Identifying Graphical Models

TL;DR

This paper examines the challenges of reliably identifying gene interactions in high-dimensional data, highlighting limitations of classical methods and proposing an information-theoretic perspective.

Contribution

It introduces an analysis based on Kullback-Leibler divergence to assess the detectability of gene interactions, revealing limitations in typical study sizes.

Findings

Commonly sized studies cannot reliably detect moderately strong links.

Classical statistical approaches may be insufficient for high-dimensional gene expression data.

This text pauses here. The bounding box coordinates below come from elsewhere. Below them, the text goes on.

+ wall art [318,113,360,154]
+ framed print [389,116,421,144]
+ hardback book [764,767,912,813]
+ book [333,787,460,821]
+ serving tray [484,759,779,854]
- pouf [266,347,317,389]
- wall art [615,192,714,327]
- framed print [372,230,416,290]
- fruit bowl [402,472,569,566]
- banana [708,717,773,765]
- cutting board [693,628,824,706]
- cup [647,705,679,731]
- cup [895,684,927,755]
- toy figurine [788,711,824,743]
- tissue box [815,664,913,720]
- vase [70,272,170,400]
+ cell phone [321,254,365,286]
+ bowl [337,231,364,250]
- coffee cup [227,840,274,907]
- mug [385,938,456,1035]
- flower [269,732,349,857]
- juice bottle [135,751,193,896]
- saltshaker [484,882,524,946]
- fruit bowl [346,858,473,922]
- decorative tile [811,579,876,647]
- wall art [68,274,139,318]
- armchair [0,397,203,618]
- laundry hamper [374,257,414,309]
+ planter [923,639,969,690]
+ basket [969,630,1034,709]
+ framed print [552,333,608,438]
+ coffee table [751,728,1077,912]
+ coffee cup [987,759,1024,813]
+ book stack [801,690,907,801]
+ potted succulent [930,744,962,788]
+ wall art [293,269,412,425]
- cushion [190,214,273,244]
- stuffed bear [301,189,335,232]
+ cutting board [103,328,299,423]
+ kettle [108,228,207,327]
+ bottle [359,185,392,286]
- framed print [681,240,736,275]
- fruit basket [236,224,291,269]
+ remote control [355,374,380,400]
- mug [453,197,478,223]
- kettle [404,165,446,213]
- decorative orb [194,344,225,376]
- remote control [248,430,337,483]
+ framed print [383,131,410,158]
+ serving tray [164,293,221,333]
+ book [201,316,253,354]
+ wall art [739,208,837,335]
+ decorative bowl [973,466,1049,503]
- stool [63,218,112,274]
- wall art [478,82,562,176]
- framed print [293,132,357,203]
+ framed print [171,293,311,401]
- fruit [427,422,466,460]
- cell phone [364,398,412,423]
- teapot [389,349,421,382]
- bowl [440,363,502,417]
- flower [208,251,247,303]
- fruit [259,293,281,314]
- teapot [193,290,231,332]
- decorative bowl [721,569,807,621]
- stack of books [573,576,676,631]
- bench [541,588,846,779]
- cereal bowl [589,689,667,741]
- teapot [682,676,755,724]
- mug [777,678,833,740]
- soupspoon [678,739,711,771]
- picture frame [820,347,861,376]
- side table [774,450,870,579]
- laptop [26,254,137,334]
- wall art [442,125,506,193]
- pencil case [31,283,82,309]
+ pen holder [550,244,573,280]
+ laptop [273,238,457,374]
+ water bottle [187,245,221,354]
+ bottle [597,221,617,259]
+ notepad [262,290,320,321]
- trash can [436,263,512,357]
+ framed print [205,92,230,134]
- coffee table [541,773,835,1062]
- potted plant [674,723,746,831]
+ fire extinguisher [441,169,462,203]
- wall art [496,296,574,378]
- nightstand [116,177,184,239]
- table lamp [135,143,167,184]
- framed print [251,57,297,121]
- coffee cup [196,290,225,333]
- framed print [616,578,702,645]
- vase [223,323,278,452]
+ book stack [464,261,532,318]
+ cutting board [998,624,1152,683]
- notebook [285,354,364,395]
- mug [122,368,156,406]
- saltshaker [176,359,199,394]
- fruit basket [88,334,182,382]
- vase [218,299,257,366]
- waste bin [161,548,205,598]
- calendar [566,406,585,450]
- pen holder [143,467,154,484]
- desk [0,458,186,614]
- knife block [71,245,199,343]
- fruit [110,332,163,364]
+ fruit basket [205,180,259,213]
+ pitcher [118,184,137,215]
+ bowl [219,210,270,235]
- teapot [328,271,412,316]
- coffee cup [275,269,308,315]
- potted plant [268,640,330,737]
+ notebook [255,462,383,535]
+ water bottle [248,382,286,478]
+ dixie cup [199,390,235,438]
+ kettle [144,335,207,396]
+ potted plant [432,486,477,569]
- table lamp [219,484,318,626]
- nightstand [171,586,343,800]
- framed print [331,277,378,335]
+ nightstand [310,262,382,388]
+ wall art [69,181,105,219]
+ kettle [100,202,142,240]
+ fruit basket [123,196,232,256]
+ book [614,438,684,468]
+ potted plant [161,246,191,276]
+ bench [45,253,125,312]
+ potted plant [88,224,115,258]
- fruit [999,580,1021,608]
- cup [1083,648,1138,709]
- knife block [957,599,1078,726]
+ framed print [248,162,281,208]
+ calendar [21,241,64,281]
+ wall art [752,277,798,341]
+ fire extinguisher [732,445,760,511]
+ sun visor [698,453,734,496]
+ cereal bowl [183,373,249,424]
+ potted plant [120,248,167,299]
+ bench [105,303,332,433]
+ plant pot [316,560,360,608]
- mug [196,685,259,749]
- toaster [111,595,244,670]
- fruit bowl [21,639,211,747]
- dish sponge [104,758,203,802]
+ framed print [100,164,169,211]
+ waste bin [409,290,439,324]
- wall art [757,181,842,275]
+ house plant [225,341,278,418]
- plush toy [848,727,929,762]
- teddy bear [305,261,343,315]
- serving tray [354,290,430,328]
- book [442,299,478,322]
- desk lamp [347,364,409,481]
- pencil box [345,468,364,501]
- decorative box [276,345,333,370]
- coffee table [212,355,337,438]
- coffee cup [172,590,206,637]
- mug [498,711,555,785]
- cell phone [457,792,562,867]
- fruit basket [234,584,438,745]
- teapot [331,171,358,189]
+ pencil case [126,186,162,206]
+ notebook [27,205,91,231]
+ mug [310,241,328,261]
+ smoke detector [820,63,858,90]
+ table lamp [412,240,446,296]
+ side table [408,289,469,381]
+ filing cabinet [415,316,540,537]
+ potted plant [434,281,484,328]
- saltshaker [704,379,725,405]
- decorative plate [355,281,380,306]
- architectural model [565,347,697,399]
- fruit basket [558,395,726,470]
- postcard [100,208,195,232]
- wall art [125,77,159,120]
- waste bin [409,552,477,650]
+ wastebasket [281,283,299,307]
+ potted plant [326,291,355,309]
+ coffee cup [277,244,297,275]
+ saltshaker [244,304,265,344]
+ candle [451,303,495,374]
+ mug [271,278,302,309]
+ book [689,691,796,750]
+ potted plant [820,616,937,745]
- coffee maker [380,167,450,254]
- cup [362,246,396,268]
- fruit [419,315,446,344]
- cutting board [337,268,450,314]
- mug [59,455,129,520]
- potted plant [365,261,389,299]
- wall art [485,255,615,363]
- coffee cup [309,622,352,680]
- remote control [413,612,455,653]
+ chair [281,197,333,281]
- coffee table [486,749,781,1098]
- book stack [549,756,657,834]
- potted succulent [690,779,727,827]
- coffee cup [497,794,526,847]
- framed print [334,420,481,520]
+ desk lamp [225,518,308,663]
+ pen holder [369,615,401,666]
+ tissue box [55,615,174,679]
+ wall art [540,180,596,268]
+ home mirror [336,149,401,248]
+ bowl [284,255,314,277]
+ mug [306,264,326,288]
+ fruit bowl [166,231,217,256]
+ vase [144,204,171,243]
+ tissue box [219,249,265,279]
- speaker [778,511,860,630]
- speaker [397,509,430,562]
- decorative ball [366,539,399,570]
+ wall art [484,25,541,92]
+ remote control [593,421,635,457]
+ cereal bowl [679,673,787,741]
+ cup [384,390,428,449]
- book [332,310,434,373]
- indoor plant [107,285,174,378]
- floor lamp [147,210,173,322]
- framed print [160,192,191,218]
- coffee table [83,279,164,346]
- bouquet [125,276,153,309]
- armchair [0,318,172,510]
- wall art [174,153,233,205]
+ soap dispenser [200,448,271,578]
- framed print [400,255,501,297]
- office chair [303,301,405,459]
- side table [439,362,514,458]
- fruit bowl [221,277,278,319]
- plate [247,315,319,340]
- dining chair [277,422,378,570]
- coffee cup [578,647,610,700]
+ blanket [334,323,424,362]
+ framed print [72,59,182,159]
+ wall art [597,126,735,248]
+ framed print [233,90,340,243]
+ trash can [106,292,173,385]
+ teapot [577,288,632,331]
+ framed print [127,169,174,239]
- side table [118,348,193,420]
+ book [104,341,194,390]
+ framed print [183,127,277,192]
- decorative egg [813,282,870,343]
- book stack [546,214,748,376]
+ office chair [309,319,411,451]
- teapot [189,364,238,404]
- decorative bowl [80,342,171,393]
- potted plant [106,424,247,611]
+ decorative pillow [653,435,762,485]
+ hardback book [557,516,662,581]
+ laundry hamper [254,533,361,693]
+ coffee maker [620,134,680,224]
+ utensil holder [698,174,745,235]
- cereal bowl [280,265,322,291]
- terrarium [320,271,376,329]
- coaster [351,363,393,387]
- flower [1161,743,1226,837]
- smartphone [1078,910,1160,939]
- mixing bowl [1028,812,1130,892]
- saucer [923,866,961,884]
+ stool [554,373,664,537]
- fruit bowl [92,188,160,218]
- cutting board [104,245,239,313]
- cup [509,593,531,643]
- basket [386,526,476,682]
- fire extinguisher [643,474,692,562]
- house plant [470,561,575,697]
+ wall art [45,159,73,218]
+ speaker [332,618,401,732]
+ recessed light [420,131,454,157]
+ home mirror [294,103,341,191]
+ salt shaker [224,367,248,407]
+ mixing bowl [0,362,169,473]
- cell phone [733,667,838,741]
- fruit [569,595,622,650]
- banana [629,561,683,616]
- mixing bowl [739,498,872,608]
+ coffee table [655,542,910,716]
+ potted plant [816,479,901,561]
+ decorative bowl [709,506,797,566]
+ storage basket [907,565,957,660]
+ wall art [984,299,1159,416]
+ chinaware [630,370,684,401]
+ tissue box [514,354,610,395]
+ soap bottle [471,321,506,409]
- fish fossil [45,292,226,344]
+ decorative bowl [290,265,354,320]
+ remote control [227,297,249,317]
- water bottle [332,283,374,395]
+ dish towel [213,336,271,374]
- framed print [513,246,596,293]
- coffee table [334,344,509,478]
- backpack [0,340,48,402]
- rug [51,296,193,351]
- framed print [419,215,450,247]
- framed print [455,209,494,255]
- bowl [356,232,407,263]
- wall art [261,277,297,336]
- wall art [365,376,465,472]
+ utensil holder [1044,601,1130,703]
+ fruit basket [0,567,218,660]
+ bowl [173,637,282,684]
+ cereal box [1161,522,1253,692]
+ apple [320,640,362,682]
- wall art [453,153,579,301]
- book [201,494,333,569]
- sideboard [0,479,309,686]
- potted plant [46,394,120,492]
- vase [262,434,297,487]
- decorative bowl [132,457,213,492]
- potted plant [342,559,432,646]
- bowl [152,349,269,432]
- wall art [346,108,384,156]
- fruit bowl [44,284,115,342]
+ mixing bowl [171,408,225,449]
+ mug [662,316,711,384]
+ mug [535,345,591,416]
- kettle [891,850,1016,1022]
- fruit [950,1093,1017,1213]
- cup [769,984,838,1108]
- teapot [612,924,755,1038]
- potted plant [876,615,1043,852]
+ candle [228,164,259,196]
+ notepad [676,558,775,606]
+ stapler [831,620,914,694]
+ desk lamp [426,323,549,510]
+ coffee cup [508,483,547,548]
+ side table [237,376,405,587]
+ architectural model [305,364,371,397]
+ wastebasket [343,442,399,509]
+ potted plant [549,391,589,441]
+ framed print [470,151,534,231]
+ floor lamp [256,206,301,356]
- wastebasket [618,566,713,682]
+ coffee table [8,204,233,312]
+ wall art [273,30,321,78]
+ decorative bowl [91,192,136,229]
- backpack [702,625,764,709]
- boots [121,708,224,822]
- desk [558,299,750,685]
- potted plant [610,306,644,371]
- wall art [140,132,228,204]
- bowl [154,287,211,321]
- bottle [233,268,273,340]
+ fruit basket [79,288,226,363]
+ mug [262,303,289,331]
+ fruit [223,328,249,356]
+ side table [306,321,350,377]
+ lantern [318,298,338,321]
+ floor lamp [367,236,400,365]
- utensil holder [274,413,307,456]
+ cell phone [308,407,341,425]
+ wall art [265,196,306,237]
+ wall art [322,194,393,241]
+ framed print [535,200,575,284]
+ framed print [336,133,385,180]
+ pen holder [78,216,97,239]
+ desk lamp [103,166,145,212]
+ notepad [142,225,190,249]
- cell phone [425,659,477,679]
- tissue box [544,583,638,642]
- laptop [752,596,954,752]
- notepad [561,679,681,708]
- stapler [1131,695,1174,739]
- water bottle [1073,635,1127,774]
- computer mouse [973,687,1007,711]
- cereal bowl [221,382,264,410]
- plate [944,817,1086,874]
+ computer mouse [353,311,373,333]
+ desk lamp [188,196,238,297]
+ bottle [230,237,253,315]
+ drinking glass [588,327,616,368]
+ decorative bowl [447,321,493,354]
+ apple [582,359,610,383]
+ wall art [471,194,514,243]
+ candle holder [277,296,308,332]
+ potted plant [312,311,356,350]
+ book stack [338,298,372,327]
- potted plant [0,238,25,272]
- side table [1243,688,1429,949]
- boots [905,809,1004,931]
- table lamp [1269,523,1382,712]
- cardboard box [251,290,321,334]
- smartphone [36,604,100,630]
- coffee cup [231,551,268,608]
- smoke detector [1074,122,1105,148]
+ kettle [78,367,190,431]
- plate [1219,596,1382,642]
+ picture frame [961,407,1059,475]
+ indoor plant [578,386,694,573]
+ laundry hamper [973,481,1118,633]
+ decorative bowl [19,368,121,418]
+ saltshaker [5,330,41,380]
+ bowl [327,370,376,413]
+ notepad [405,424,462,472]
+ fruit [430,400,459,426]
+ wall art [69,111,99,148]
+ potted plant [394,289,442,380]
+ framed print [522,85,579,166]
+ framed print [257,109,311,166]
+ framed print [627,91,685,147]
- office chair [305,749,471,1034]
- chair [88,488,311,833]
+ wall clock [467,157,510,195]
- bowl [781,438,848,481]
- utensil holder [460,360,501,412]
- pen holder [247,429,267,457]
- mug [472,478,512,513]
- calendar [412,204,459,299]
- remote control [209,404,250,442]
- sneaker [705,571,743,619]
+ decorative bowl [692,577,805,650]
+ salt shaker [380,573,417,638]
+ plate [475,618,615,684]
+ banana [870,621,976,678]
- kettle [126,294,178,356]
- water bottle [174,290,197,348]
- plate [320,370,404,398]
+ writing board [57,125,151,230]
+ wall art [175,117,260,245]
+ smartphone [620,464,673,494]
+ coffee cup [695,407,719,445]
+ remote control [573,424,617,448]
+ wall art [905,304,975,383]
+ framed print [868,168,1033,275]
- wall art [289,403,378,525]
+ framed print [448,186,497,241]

Information-theoretic analysis provides new insights into the detectability of effects.

Abstract

The ability to identify reliably a positive or negative partial correlation between the expression levels of two genes is influenced by the number $p$ of genes, the number $n$ of analyzed samples, and the statistical properties of the measurements. Classical statistical theory teaches that the product of the root sample size multiplied by the size of the partial correlation is the crucial quantity. But this has to be combined with some adjustment for multiplicity depending on $p$, which makes the classical analysis somewhat arbitrary. We investigate this problem through the lens of the Kullback-Leibler divergence, which is a measure of the average information for detecting an effect. We conclude that commonly sized studies in genetical epidemiology are not able to reliably detect moderately strong links.